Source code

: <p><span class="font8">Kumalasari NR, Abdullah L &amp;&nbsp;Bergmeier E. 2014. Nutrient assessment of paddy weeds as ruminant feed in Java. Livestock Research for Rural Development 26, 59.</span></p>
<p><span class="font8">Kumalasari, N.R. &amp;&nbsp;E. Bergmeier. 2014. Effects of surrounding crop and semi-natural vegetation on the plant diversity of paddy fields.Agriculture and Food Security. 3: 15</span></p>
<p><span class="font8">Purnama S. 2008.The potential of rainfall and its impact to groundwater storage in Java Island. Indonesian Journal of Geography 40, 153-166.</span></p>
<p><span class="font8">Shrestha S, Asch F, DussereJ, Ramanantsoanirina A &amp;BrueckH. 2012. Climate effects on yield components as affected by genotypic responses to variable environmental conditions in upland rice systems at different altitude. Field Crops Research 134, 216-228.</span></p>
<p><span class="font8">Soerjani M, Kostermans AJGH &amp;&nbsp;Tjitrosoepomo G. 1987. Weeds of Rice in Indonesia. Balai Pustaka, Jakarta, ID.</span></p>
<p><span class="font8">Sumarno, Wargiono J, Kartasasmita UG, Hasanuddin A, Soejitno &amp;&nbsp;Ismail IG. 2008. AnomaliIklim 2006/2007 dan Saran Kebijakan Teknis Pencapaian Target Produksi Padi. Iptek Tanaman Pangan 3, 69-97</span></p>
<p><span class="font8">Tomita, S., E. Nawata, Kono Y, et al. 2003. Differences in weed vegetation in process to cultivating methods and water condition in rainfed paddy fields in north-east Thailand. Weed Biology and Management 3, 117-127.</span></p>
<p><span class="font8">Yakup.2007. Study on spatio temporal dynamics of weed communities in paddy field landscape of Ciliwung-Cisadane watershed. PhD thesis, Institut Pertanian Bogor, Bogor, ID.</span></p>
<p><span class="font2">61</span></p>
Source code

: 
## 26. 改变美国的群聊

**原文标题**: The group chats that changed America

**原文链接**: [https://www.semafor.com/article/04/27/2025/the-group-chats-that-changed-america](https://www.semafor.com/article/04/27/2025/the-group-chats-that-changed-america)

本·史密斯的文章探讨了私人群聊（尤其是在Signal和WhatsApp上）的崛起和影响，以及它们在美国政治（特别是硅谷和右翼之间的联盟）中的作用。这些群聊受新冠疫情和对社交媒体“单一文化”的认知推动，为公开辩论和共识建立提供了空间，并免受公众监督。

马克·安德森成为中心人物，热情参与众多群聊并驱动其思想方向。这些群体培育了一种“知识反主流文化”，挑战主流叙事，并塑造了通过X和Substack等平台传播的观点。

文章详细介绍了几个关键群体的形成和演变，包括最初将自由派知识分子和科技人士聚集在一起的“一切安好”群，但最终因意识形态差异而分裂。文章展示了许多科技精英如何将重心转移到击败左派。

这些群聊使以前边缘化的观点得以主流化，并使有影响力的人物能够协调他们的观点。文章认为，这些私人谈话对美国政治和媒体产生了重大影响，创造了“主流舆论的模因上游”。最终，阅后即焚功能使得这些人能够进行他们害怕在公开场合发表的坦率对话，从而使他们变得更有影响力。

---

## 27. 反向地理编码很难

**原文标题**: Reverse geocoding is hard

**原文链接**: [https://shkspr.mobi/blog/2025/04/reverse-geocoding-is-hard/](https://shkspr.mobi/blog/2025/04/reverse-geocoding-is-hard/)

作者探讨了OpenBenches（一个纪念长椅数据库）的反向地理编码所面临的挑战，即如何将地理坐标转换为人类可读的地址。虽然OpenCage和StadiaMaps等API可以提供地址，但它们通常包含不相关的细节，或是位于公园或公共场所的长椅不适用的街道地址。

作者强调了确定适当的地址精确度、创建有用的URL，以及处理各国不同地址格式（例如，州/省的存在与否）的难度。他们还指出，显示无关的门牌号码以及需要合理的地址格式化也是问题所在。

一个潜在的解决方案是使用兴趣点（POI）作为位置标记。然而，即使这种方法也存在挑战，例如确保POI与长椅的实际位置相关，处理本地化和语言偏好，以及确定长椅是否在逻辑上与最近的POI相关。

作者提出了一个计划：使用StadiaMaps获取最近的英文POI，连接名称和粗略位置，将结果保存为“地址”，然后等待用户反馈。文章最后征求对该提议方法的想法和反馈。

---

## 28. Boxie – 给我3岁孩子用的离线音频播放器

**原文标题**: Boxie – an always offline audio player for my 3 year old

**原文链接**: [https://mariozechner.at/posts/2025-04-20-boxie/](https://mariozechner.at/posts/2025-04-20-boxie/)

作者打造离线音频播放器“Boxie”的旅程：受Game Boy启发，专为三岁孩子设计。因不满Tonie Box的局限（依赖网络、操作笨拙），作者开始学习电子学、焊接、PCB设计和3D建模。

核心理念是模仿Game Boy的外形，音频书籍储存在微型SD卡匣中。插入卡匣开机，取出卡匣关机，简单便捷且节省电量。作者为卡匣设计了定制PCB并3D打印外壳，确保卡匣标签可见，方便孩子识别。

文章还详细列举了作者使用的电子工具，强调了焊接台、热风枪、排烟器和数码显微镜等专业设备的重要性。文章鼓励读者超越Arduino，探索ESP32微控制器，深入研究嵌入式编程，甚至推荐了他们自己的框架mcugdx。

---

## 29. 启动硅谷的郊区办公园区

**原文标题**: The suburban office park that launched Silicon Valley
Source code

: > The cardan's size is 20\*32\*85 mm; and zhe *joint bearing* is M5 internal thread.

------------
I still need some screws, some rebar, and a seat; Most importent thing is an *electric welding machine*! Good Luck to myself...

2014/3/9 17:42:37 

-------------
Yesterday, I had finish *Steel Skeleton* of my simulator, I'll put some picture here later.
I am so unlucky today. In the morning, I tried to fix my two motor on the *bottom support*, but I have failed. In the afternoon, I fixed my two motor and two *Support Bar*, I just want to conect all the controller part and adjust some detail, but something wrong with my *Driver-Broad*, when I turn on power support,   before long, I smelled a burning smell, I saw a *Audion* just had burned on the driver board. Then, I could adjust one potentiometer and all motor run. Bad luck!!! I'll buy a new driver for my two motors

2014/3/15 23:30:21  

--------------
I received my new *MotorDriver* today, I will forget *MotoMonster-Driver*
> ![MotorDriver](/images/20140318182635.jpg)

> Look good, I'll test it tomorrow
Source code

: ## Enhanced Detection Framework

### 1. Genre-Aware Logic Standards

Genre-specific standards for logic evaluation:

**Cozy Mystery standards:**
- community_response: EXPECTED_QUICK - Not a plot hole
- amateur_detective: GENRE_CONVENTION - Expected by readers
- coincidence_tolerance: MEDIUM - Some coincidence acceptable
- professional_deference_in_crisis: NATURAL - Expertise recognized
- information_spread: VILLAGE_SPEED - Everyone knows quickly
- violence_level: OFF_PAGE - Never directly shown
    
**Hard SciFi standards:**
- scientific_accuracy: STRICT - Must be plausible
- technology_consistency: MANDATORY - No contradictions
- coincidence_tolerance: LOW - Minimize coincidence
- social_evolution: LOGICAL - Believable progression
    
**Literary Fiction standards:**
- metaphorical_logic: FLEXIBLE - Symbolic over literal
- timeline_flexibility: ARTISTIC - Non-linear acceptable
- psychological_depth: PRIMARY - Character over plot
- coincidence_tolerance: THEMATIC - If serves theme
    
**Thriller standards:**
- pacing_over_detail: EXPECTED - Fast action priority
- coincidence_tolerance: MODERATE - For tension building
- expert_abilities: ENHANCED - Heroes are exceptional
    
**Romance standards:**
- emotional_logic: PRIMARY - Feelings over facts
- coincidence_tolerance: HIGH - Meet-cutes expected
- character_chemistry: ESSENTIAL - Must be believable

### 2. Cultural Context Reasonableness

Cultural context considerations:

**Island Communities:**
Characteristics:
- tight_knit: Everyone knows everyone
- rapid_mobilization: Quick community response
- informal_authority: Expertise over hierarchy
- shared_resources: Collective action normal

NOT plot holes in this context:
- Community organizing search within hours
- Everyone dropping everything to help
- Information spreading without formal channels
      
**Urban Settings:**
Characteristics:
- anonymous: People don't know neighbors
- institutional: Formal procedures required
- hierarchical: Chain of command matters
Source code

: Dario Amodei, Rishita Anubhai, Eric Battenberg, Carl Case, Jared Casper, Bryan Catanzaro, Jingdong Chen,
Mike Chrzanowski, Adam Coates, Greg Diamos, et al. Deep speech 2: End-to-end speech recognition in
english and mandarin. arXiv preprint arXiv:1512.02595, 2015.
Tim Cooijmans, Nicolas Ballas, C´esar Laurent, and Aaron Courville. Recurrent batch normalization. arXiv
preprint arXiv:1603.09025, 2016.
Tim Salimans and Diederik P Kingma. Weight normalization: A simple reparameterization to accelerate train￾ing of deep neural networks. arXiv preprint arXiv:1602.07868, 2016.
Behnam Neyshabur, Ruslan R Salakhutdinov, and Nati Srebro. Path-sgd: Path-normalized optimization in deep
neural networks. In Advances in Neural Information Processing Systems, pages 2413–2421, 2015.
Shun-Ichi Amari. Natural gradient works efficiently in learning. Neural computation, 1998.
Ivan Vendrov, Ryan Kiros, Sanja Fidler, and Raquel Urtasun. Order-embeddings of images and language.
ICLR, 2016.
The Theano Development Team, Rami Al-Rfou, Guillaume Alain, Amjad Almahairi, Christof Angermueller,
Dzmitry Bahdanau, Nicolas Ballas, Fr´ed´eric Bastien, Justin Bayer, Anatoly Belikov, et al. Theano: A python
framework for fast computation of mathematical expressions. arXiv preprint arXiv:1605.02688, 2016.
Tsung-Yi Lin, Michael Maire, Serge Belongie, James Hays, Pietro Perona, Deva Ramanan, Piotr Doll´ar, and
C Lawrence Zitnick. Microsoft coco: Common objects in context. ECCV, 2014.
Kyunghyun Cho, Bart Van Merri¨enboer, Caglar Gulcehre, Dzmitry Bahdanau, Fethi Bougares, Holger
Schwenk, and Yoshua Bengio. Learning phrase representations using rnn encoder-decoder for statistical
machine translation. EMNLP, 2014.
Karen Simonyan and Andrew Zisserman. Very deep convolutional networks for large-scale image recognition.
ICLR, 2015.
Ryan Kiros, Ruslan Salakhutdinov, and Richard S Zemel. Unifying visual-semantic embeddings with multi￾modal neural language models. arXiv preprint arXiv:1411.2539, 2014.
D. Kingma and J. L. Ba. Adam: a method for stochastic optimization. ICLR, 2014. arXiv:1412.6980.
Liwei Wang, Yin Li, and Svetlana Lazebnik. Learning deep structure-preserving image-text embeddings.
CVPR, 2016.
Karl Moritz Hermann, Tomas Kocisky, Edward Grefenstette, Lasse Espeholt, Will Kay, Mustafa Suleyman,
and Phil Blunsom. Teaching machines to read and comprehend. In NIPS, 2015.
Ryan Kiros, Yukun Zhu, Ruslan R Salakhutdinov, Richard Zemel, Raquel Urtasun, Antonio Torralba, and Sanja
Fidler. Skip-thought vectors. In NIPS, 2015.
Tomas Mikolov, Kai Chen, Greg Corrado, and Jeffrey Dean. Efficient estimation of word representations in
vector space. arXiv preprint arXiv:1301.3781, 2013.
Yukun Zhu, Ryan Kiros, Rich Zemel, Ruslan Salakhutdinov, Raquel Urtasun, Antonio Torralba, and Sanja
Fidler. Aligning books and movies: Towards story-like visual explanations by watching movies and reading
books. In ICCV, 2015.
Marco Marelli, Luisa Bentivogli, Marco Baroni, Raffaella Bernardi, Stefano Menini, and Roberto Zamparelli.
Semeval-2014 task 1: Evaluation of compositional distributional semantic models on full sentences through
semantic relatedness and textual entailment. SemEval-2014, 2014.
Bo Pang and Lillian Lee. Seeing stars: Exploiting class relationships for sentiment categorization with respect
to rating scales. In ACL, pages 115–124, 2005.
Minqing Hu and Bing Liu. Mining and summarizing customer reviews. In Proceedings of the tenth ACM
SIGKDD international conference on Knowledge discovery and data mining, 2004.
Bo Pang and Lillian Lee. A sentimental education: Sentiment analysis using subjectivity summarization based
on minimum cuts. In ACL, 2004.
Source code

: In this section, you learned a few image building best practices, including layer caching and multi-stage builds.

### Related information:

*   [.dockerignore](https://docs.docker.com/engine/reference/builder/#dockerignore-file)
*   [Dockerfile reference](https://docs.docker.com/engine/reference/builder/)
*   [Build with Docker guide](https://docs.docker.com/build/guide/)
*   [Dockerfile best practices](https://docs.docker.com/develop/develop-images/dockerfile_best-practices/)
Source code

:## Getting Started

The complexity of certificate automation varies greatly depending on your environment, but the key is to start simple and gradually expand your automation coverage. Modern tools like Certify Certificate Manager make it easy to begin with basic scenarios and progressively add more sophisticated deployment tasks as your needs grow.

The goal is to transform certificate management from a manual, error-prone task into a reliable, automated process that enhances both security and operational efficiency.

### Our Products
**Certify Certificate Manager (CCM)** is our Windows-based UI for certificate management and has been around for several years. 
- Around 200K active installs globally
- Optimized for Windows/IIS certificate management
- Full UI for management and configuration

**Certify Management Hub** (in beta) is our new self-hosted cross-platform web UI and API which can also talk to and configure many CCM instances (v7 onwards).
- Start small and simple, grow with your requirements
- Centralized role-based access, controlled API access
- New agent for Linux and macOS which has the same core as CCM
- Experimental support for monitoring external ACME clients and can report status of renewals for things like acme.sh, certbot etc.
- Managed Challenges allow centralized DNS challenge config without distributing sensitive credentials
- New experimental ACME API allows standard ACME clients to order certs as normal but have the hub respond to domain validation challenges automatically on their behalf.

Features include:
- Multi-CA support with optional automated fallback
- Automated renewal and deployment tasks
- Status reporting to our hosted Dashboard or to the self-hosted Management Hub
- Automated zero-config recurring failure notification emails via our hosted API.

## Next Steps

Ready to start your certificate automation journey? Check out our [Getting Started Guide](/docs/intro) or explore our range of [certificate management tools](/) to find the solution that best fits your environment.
--*--
### What the exercise asks
Rewrite everything in the material from the line containing "M5 internal thread." down to the line containing "2014/3/9 17:42:37", swapping "screws" for "bolts" and leaving the rest untouched.

### Answer to this task
: > The cardan's size is 20\*32\*85 mm; and zhe *joint bearing* is M5 internal thread.

------------
I still need some bolts, some rebar, and a seat; Most importent thing is an *electric welding machine*! Good Luck to myself...

2014/3/9 17:42:37 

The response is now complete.